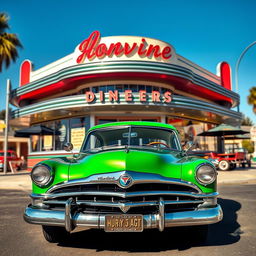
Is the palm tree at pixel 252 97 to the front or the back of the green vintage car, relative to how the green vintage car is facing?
to the back

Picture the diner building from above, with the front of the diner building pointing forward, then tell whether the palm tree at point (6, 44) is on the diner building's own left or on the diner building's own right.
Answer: on the diner building's own right

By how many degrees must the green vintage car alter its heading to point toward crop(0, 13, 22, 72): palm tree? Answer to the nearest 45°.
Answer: approximately 135° to its right

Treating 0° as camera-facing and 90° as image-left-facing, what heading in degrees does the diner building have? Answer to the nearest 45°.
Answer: approximately 0°
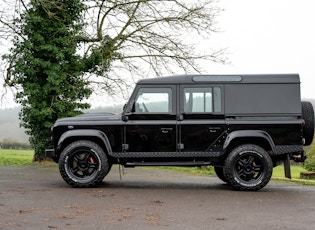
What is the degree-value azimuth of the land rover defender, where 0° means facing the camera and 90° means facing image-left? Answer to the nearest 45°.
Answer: approximately 90°
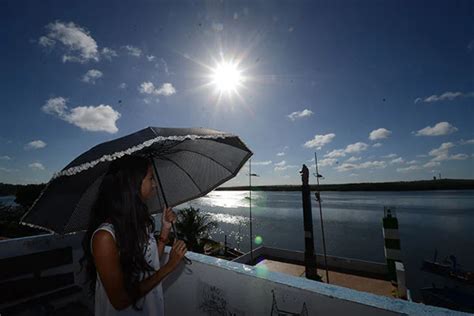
------------------------------------
> [Görev ayrıntıları]: Yukarıdaki listenin tamamını, hiçbir şeyi değiştirmeden olduğu gibi yeniden yazın. Resimleri cevaba almayın.

> [Tamamlanmış görev]:
Is the palm tree at pixel 252 97 to the front or the back of the green vintage car, relative to how the green vintage car is facing?
to the back

Picture the diner building from above, with the front of the diner building pointing forward, then tell whether the palm tree at point (6, 44) is on the diner building's own left or on the diner building's own right.
Answer: on the diner building's own right

By how many degrees must the green vintage car alter its heading to point toward crop(0, 13, 22, 72): palm tree? Answer to the nearest 45°.
Answer: approximately 135° to its right

Treating 0° as camera-facing and 90° as image-left-facing, what heading in degrees does the diner building have? Answer to the nearest 45°.
Answer: approximately 0°
What is the degree-value azimuth of the land rover defender, where 0° means facing the camera and 90° means facing image-left? Answer to the nearest 45°.
Answer: approximately 90°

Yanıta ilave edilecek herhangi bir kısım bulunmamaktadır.